Common Voice improvements ideas

Piotrc · July 27, 2021, 3:30pm

Few things to improve (Common Voice) user experience and data quality. I don’t know where to send these ideas, let me post here:

A background noise is very useful for speech analysis.
Can we add from time to time (eg. every 30 utterances) recording (10s) of just a background noise?
When recording, the 10-second limit seems too low for longer prompts. How about the rule that this limit varies between 10-15 seconds and depends on the length of the text. E.g.

Text with 5 words => limit is 10s
Text with 12 words => limit is 12s
Text with 15+ words = limit is 15s

When recording, showing the actual sound power level / graph (in DB) would be very helpful in seeing if the microphone has the appropriate sensitivity.
During listening, sometimes the recording is just silence.
I’ve noticed two potential reasons:

It is a silence only - than we can have detector for that, no need to annotate. If you need help, I can provide command line tool to detect most of silence recordings.
Web browser didn’t cached audio properly, but it lets me press “Play”. This seems to be a sign of some bug, please double check. It happens more often when I had slow connection on Android mobile phone.

Showing the sound power graph (in DB) while listening would improve the judgment if it is too quiet or beginning non-speech is quite long and actual speech is delayed.

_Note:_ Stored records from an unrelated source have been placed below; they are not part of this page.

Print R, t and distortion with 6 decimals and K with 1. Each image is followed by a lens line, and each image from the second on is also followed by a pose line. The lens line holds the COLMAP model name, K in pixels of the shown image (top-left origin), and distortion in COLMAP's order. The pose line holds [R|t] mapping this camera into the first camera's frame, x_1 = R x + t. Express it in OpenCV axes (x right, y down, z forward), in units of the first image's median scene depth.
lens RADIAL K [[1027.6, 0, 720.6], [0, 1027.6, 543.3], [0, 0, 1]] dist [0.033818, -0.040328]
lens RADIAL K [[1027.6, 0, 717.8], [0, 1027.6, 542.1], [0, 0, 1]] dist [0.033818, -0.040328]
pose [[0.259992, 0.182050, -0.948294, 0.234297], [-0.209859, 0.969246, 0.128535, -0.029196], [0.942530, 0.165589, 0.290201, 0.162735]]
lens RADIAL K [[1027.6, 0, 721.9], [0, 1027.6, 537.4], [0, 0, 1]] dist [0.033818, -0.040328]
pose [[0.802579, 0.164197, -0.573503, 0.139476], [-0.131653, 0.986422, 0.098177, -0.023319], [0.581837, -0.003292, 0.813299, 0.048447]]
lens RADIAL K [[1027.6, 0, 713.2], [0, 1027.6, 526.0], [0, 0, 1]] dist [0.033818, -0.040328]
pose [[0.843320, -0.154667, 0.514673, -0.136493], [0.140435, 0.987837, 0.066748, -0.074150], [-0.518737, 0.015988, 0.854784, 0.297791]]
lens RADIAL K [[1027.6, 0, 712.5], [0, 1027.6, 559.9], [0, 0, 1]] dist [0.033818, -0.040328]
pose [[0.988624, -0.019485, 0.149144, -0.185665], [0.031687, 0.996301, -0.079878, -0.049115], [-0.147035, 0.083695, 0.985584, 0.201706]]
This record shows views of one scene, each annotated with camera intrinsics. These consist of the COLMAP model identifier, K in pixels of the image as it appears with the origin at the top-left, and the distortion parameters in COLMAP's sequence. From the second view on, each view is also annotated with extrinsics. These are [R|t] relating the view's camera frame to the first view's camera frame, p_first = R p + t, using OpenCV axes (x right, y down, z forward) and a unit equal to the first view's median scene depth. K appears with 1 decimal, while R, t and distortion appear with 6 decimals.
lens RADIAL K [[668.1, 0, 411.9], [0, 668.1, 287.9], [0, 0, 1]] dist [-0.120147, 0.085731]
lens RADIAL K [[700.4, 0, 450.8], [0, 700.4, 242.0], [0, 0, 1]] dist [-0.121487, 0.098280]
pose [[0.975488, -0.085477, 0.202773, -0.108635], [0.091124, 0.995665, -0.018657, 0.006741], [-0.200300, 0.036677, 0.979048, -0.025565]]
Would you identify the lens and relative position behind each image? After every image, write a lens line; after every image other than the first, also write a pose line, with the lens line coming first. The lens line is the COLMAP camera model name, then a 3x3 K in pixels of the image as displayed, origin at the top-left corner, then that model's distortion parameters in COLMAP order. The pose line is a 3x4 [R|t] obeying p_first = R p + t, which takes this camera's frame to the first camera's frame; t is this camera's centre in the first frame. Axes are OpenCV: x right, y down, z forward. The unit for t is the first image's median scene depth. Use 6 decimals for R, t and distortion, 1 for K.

Showing a graph of the audio power while recording would avoid a fairly common problem that people start talking a bit too fast. And the first word is truncated.

Regards,
Piotr

Codigo_Logo_Programacao_e_Inteligencia_Artificial · July 27, 2021, 8:44pm

I think that the background noise can be added in the training phase in the data augmentation process, maybe the audio should be normalized to improve validation.